Originally Posted by: river6109 
Cookee,
I think Kimball made the right decision although you have some valid points.
For Euro 50 you don't get much for repairing a loco.
(SNIP)
So all in all.
Advise when buying second hand locos:
only use known ebay sellers with a good feedback score
be prepared to be able to repair the loco
if you can't fix it yourself, don't think your repairer will do it for nothing or the same amount Marklin will fix it for.
Don't try to fix it yourself if you know you're not able to do so
Ask the panel of experts for advise.
Don't ever think because it is cheap you've scored a bargain every time.
It is cheap to climb Mt. Everest but it is hard to get your life back, so don't try to be a hero.
John
Hi John, good response and well explained for the others.
I'm with you, and being in the repair game also (I.T., PC's, Laptops, Printers) the scenario's you described are not confined to model trains either.
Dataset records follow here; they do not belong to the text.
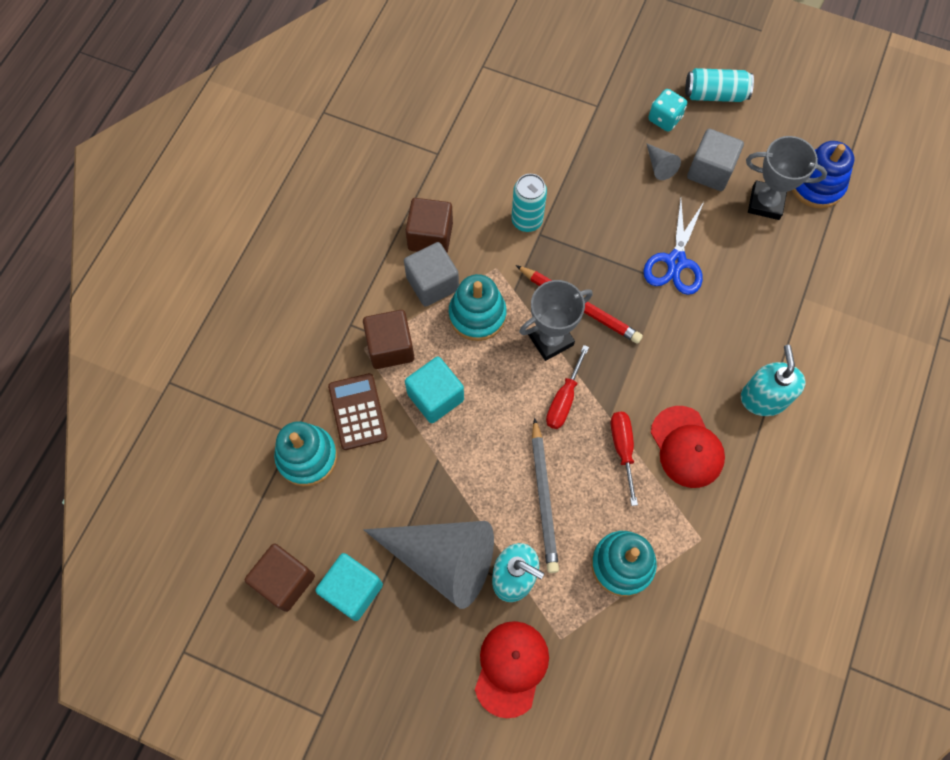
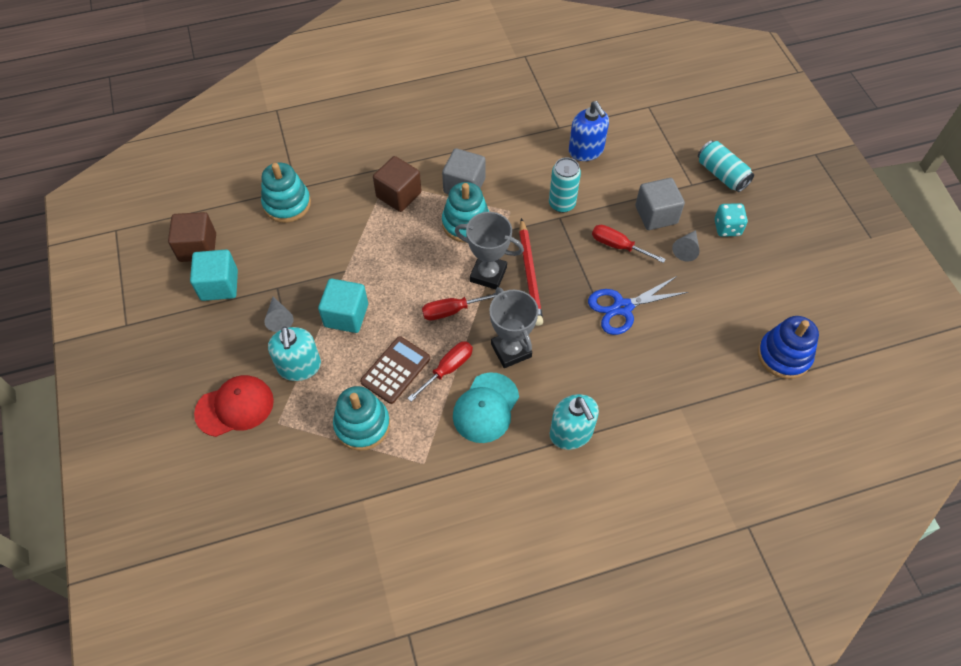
camera: 50 degrees right, 10 degrees down
(357, 412) = (339, 208): brown calculator -> brown calculator (395, 370)
(430, 236) = (496, 163): brown cube -> none
(435, 397) = (387, 240): turquoise cube -> turquoise cube (346, 315)
(442, 559) = (279, 318): grey cone -> grey cone, size x0.40
(485, 154) = (586, 150): none -> blue soap dispenser
(544, 498) = (370, 346): grey pencil -> none
(611, 214) = (618, 246): none -> red screwdriver
(686, 447) = (486, 408): red cap -> turquoise cap
(710, 171) = (717, 281): grey cube -> grey cube (656, 215)
(715, 94) = (782, 244): turquoise can -> turquoise can (721, 174)
(763, 398) = (571, 433): turquoise soap dispenser -> turquoise soap dispenser turned 105 degrees clockwise
(765, 203) = (731, 332): grey trophy -> grey trophy (511, 350)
Not long before I left NZ I repaired some loco's for a Gent where the value of the repair was borderline. There were 2 x 3000's, 1 x 3080 DHG and 1 x TM800. The TM800 was an absolute delight to work on, and I just loved getting that beast running smoothly - it was worthy of the attention. I did not recover all my time on that, but it was a labour of love. Particularly a repair to the old reversing unit which I wanted to keep as original as possible whilst also stretching the boundaries of the legendary "Kiwi Ingenuity". In the end the required repair was very simple, but I needed to consider all options first and that took some time. I might post a separate thread about that so as not to clutter this post.
One of the 3000's just needed simple maintenance, but needed ALL the 'consumables' replaced (tyres, pickup, brushes and lamps) - but even those soon mount up. It's a well-known formula that "The sum of the parts is greater than the whole". At the final repair cost it was close to what you 'might' pick one up for on Ebay/Trademe, but there were two big differences. We already knew the state of this Loco, mechanically it was sound and worth repair. Secondly, he had owned it for many years and whilst perhaps not quite sentimental, it was still part of his collection.
The 3080 only had a broken field coil wire and again, needed consumables, but I quite like those little DHG's, they are colourful and generally run well and still get respectable prices at auction so in my opinion was worth it.
The other 3000 was completely a basket-case. Very very worn, loose sloppy gears, the brass chassis bushings that the wheel axles run through were worn and replacing those is a job I have not yet tackled so I'd want some experience at my own risk before attempting it on someone else's.
But the owner was very happy, he was realistic about the worn 3000, largely offset by having his beloved TM800 and the other two back in his running schedule.
Interestingly, just this week I've had a different experience from the customer perspective. I took my Mitsi Lancer Wagon into Midas to get the Muffler replaced. What a fiasco. They made a real dogs-breakfast of the job, so much so that I had to go to an Exhaust specialist for a second opinion. They were gob-smacked at the shoddy job that had been done using wrong parts, and at how much I was charged (Midas $261 repair vs specialist repairer $65).
The Midas General Manager (if Franchise operations have such a thing) received my email of complaint overnight and I am awaiting their response. Being in the repair game perhaps I'm more critical than the average punter, but I'm also realistic - things go wrong, but if you're open and honest about it, anything can be resolved without taking shortcuts that end up making a simple task much worse.
Shortcut = "the longest distance between two points"
On balance, it does sound like Kimball made the right decision for his circumstances.